AUGUSTA – It was not happenstance that Will Zalatoris played a practice round with Tiger Woods on Monday ahead of the Masters.
The two golfers have something in common.
Zalatoris is one year removed from back surgery, a microdiscectomy. Zalatoris’ injured back forced him to withdraw before the Masters last year.
Those were the worst of times.
Zalatoris is back at Augusta National this year and feeling great after the surgical procedure to relieve pain caused when a herniated disc in the spine presses on an adjacent nerve. Woods underwent the same procedure, one of many he’s had over his career.
These are the best of times.
“This is the best I’ve felt,” Zalatoris said Monday after playing the back nine with Woods. “I think the best way to put it is I kept thinking I was at 100% as I’ve come back, and each month I’ve picked up a little more speed, had a little more endurance.

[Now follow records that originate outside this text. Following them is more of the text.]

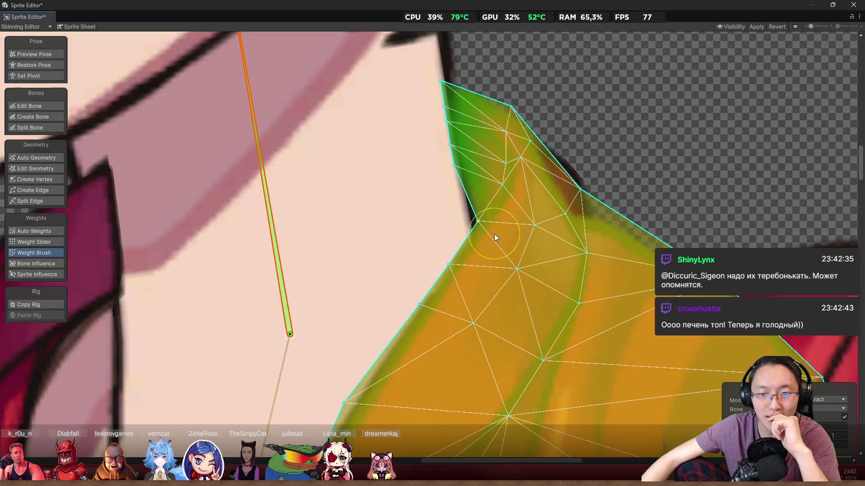
mouse_move(492, 224)
left_mouse_down()
mouse_move(478, 224)
mouse_move(426, 320)
mouse_move(463, 268)
left_mouse_up()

“So, I think in reality, I kept thinking that I was at kind of what was going to be my 100%, and I think that’s part of the patience game. I got to the point where I feel like I can push harder in the gym and practice, but you just have to be patient. I am still only 27. I have a long career ahead of me and need to look at the long-term rather than the short-term.”

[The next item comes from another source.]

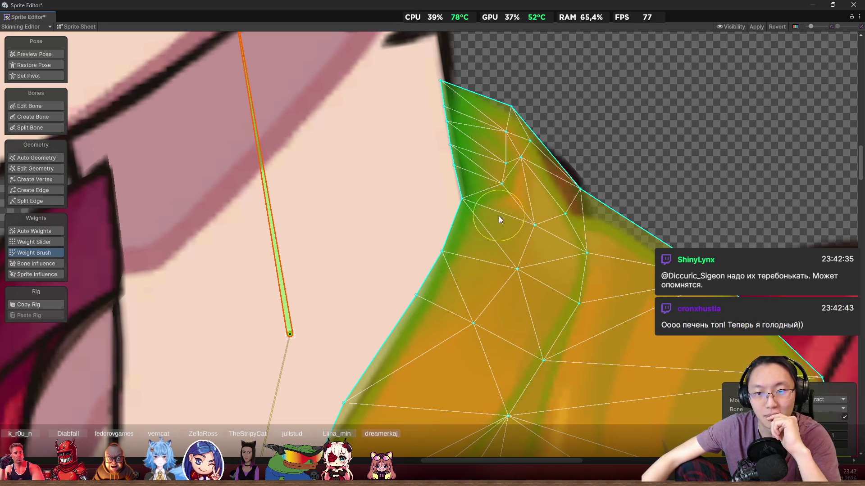
scroll(501, 202, "up", 2)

Zalatoris said he didn’t have much of a relationship with Woods. As a young golfer, he took advantage of picking Wood’s’ brain, especially as Zalatoris had success and near misses in major tournaments.
Before his injury, Zalatoris finished second at the 2021 Masters, second at the 2022 PGA Championship and tied for second at the 2022 U.S. Open.
“It’s funny because it’s not so much of the answers … or the questions that I’ve asked and him giving the answers, it’s been more the thought-provoking questions that he’s given to me has really been the stuff that’s kind of got me back to where I am now.”
Zalatoris had been battling the back issues and, specifically, two disks. Just before his first round last year on the Thursday of the Masters, Zalatoris said he was hitting irons on the practice range when he felt a jar in his back. The pain went down his legs. Enough was enough.
He had an MRI on Friday and surgery on Saturday. By Sunday, he was watching the final round on television. It was something he would do for the better part of seven months.
“I wanted it tough out but knew there was -- I had been obviously battling it for a while,” Zalatoris said. “I kind of kept things pretty under wraps in terms of even talking to my team about it. My team thought I was almost just more frustrated with my game, and in reality I was more frustrated with my body and the limitations that I had.
“It really just finally gave out. It really was the best thing that could have happened because I was very prudent by not getting surgery the first time I hurt it. At 26 years old you don’t go straight into surgery. You try to do every avenue to avoid it, and then finally once it gave out, we exhausted all options and knew we needed to do it.”